▶ EXERCISE AIM:
Here is the task for the records below: repeat exactly the lines from the one with "M538,116L562,124L551,155L527,147Z" to the one with "M87,259L107,285L84,303L64,276Z", both included, and nothing else.

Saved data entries
-*-*-
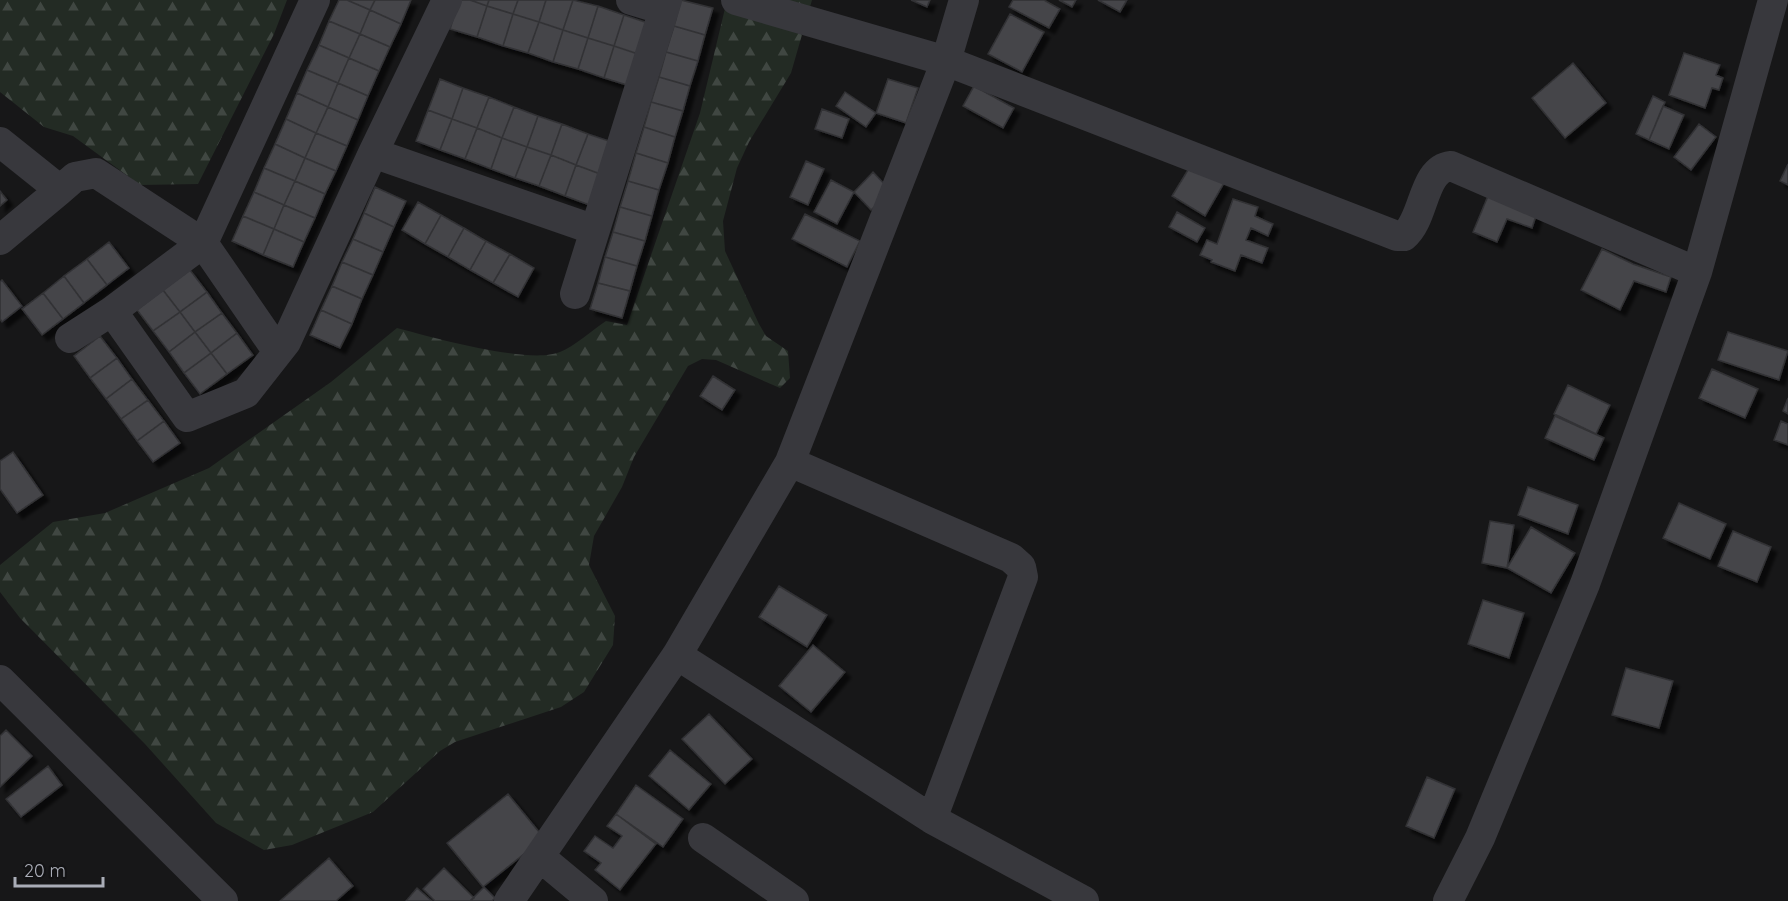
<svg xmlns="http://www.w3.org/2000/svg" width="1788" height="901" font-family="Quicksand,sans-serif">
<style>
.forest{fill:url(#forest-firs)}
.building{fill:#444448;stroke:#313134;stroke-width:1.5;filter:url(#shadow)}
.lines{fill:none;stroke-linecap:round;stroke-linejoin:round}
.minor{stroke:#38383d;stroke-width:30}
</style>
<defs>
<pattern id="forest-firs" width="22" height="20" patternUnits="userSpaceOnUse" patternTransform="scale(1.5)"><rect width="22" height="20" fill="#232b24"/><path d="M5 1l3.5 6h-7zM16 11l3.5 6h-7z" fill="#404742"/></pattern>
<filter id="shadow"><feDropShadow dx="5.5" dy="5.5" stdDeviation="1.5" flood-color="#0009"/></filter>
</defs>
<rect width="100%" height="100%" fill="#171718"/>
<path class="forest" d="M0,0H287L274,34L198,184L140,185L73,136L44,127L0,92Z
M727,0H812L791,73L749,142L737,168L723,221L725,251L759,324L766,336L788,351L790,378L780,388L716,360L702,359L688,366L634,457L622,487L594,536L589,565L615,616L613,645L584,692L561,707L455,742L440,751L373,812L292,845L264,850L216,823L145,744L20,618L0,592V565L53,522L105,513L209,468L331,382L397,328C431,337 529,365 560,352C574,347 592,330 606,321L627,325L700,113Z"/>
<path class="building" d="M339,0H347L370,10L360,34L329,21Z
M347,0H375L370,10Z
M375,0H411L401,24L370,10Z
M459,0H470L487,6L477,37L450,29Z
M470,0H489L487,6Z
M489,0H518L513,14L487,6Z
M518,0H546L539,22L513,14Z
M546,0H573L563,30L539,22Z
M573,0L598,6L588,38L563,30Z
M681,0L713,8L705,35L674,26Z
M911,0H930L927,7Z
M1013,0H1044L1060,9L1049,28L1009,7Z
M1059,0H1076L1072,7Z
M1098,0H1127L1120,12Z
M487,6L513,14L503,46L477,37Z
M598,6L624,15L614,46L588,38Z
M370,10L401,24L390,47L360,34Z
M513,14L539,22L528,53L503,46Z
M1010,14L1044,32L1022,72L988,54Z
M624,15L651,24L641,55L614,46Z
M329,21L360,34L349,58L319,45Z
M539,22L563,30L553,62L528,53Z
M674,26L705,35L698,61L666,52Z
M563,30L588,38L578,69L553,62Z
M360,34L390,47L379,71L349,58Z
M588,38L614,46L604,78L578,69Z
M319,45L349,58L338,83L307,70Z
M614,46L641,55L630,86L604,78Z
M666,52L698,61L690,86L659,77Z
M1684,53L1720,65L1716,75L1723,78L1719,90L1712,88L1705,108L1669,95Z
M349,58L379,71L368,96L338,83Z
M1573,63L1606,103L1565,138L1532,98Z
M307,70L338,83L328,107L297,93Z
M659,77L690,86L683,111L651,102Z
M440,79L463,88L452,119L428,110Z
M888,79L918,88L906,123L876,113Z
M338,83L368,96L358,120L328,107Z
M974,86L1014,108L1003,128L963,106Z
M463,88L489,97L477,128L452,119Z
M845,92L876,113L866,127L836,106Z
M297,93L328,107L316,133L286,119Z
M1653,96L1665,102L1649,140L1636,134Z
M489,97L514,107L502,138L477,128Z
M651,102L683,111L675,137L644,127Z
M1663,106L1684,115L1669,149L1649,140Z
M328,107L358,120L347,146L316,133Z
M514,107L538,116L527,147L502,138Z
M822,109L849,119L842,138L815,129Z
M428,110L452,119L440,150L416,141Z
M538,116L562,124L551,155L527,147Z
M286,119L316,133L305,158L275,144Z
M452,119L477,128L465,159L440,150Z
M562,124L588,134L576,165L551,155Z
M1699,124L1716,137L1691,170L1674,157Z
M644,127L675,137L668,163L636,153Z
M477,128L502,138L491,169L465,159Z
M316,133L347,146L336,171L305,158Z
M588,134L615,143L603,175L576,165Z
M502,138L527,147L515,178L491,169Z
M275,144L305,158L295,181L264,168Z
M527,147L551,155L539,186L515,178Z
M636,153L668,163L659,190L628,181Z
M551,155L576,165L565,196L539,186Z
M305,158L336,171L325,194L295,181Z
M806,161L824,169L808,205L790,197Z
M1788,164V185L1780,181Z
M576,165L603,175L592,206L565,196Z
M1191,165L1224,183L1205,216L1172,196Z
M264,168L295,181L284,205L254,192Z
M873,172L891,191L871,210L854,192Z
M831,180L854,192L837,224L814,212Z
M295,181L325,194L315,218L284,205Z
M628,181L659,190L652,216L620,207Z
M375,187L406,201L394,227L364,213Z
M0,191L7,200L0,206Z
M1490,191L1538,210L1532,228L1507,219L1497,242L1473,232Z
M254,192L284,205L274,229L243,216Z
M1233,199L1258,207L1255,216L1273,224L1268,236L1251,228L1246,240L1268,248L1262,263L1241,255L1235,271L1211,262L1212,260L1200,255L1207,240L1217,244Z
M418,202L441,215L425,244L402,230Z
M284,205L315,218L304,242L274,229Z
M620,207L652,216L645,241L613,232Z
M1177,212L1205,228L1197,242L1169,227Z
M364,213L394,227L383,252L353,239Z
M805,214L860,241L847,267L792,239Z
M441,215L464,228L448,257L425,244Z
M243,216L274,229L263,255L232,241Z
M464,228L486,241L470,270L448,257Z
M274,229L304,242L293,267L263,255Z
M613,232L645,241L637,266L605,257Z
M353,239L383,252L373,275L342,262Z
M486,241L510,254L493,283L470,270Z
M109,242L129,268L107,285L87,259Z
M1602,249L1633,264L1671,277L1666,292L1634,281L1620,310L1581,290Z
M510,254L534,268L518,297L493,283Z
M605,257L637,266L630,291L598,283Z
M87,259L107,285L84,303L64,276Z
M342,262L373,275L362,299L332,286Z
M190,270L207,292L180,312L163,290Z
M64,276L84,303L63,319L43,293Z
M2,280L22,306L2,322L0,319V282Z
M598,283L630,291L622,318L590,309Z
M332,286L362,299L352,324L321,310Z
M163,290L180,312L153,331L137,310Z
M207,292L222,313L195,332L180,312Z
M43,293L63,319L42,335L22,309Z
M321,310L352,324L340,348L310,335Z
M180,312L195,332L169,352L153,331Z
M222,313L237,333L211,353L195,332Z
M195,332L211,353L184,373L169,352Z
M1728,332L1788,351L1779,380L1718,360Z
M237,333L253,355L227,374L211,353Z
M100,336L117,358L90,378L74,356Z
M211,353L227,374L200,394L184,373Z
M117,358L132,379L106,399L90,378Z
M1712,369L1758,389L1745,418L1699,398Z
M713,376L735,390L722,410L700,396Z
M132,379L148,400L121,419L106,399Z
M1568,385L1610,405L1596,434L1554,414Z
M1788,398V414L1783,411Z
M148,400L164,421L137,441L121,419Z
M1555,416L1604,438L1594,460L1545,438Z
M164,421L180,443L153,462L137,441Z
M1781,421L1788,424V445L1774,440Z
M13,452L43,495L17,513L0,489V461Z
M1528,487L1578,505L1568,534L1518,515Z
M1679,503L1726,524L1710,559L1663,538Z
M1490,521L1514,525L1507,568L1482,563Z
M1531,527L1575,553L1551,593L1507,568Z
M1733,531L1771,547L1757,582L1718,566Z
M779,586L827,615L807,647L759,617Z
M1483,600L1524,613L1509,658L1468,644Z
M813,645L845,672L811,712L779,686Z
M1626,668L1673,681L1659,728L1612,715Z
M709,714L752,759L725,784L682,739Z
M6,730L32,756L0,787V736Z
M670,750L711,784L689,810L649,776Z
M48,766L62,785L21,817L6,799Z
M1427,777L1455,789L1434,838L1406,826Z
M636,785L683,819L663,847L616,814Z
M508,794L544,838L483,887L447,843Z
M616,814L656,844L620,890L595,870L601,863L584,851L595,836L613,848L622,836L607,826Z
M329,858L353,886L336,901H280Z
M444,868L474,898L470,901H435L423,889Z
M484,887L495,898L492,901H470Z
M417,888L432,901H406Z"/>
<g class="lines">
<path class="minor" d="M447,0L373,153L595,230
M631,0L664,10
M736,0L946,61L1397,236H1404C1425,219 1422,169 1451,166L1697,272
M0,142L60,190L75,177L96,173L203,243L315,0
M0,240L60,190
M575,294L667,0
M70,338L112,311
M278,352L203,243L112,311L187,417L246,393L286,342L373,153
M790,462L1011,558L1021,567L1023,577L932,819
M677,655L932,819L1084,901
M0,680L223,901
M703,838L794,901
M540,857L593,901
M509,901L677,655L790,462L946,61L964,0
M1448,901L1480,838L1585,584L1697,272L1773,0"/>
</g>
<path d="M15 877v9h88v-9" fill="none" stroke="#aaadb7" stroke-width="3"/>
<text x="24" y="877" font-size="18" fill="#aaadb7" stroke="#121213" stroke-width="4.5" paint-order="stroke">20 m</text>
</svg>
-*-*-
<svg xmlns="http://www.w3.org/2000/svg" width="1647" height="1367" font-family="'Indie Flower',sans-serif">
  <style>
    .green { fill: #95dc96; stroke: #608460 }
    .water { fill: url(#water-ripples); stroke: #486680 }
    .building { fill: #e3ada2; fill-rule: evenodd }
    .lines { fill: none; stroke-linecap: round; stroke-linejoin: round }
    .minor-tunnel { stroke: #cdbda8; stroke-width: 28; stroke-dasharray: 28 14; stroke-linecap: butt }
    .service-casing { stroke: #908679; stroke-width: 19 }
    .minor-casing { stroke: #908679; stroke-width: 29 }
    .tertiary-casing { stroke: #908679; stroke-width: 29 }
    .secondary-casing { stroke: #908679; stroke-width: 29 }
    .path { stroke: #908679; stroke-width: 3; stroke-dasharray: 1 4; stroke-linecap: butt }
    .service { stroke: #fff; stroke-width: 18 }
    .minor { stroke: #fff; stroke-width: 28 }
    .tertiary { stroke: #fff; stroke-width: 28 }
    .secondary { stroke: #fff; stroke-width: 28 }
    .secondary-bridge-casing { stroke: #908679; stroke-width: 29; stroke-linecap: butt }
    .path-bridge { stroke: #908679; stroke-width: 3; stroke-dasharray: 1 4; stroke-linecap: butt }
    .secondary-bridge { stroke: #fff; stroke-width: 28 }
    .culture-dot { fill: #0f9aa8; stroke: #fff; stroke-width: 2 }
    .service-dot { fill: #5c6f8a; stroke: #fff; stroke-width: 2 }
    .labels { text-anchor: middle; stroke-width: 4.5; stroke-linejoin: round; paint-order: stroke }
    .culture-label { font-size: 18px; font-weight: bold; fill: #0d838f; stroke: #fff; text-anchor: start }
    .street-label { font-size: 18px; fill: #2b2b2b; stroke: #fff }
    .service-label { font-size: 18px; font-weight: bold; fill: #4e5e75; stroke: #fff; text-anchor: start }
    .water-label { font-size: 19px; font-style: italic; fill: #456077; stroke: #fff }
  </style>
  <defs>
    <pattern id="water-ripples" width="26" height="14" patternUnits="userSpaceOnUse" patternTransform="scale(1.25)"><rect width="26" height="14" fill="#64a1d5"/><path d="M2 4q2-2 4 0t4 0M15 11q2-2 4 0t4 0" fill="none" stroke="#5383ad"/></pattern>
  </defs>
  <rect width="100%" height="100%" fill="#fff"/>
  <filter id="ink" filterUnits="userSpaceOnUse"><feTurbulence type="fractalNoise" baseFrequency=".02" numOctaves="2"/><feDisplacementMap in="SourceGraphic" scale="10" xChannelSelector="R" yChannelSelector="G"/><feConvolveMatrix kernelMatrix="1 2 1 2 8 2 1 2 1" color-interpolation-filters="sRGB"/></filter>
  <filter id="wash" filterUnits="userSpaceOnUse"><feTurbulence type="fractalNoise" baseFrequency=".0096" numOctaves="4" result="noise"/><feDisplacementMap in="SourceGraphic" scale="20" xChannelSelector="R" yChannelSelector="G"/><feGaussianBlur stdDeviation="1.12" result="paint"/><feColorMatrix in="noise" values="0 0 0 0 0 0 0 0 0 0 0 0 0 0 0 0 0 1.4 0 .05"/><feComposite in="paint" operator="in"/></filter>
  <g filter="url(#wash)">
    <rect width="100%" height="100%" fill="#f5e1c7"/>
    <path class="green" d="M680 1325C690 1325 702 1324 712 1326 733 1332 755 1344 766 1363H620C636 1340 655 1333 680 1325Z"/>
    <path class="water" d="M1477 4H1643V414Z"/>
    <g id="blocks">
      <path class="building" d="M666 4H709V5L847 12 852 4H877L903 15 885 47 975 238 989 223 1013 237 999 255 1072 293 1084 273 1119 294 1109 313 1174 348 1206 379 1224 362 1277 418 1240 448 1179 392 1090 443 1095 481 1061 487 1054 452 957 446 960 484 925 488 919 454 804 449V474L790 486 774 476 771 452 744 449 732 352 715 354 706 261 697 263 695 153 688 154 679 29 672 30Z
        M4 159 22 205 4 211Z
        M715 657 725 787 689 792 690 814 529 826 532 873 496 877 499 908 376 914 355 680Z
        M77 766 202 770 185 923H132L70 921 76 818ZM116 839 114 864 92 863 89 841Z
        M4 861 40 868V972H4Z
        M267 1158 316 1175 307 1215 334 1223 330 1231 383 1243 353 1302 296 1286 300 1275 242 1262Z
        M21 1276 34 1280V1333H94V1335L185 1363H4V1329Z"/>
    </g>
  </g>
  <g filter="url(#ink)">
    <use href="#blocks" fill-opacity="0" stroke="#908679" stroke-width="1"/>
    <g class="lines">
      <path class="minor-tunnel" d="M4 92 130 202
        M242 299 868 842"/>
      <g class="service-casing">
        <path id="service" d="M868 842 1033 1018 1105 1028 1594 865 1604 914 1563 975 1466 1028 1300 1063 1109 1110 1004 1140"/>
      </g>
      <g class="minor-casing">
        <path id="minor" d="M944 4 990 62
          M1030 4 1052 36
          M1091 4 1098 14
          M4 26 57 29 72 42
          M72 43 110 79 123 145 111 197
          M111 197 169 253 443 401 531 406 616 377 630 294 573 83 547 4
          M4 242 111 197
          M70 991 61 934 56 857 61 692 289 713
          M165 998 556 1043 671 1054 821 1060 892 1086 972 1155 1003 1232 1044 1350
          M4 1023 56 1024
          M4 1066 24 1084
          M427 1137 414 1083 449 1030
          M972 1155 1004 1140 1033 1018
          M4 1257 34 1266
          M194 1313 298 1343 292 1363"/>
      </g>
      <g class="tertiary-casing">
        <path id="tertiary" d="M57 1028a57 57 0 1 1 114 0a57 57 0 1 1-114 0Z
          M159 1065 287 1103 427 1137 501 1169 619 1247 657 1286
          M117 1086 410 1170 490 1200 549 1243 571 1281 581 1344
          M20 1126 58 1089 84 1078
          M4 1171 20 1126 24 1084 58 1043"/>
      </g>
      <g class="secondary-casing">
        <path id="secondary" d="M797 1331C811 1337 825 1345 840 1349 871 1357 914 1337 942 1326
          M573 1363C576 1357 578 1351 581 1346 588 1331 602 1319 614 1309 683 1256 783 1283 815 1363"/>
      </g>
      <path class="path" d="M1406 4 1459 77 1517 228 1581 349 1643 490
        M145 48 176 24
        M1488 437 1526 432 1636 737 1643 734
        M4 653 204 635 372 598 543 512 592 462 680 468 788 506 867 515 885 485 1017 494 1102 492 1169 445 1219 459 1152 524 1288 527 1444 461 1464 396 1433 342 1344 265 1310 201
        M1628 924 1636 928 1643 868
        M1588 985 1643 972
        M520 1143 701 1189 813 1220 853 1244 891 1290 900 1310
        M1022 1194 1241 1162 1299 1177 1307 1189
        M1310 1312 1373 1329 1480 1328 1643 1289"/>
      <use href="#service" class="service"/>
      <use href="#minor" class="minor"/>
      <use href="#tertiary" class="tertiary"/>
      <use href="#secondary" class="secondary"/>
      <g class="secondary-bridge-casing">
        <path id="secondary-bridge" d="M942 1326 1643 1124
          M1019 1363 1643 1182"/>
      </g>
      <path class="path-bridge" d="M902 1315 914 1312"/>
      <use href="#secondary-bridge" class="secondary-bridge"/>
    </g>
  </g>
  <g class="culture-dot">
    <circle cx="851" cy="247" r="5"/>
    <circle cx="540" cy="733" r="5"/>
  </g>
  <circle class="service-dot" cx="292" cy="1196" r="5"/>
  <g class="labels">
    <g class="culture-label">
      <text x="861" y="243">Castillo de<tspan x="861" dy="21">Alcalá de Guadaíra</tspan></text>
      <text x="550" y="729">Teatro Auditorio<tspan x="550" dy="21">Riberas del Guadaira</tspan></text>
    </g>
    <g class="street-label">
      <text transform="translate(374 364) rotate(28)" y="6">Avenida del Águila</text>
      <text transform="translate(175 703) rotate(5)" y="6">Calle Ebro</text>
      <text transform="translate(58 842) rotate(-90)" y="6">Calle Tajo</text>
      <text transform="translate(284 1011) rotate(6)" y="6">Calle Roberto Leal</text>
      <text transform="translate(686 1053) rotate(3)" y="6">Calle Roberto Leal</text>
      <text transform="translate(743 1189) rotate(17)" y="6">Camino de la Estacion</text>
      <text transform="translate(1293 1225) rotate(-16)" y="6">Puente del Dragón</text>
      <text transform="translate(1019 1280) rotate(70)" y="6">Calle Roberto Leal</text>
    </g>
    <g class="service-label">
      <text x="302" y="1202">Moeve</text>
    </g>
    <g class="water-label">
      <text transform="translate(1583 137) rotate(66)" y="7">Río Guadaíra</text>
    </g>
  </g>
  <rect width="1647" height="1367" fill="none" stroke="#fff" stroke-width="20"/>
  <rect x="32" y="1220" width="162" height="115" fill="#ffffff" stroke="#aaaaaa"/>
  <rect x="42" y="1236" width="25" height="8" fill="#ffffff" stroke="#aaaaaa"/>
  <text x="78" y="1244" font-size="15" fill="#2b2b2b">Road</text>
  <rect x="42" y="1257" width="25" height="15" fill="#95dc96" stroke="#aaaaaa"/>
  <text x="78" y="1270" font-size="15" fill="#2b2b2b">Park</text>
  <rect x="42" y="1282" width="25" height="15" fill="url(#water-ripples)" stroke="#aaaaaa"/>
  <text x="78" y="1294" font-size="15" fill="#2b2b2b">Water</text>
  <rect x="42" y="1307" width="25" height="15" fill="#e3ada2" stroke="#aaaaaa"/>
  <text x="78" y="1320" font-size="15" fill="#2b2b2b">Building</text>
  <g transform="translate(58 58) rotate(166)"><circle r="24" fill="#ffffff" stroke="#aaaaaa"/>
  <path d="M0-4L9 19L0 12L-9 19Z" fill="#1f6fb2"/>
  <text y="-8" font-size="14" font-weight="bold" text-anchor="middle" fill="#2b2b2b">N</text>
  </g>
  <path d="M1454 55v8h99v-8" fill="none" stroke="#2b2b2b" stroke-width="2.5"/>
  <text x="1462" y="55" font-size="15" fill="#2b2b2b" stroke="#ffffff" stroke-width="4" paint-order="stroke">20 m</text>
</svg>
-*-*-
▶ TASK RESPONSE:
M538,116L562,124L551,155L527,147Z
M286,119L316,133L305,158L275,144Z
M452,119L477,128L465,159L440,150Z
M562,124L588,134L576,165L551,155Z
M1699,124L1716,137L1691,170L1674,157Z
M644,127L675,137L668,163L636,153Z
M477,128L502,138L491,169L465,159Z
M316,133L347,146L336,171L305,158Z
M588,134L615,143L603,175L576,165Z
M502,138L527,147L515,178L491,169Z
M275,144L305,158L295,181L264,168Z
M527,147L551,155L539,186L515,178Z
M636,153L668,163L659,190L628,181Z
M551,155L576,165L565,196L539,186Z
M305,158L336,171L325,194L295,181Z
M806,161L824,169L808,205L790,197Z
M1788,164V185L1780,181Z
M576,165L603,175L592,206L565,196Z
M1191,165L1224,183L1205,216L1172,196Z
M264,168L295,181L284,205L254,192Z
M873,172L891,191L871,210L854,192Z
M831,180L854,192L837,224L814,212Z
M295,181L325,194L315,218L284,205Z
M628,181L659,190L652,216L620,207Z
M375,187L406,201L394,227L364,213Z
M0,191L7,200L0,206Z
M1490,191L1538,210L1532,228L1507,219L1497,242L1473,232Z
M254,192L284,205L274,229L243,216Z
M1233,199L1258,207L1255,216L1273,224L1268,236L1251,228L1246,240L1268,248L1262,263L1241,255L1235,271L1211,262L1212,260L1200,255L1207,240L1217,244Z
M418,202L441,215L425,244L402,230Z
M284,205L315,218L304,242L274,229Z
M620,207L652,216L645,241L613,232Z
M1177,212L1205,228L1197,242L1169,227Z
M364,213L394,227L383,252L353,239Z
M805,214L860,241L847,267L792,239Z
M441,215L464,228L448,257L425,244Z
M243,216L274,229L263,255L232,241Z
M464,228L486,241L470,270L448,257Z
M274,229L304,242L293,267L263,255Z
M613,232L645,241L637,266L605,257Z
M353,239L383,252L373,275L342,262Z
M486,241L510,254L493,283L470,270Z
M109,242L129,268L107,285L87,259Z
M1602,249L1633,264L1671,277L1666,292L1634,281L1620,310L1581,290Z
M510,254L534,268L518,297L493,283Z
M605,257L637,266L630,291L598,283Z
M87,259L107,285L84,303L64,276Z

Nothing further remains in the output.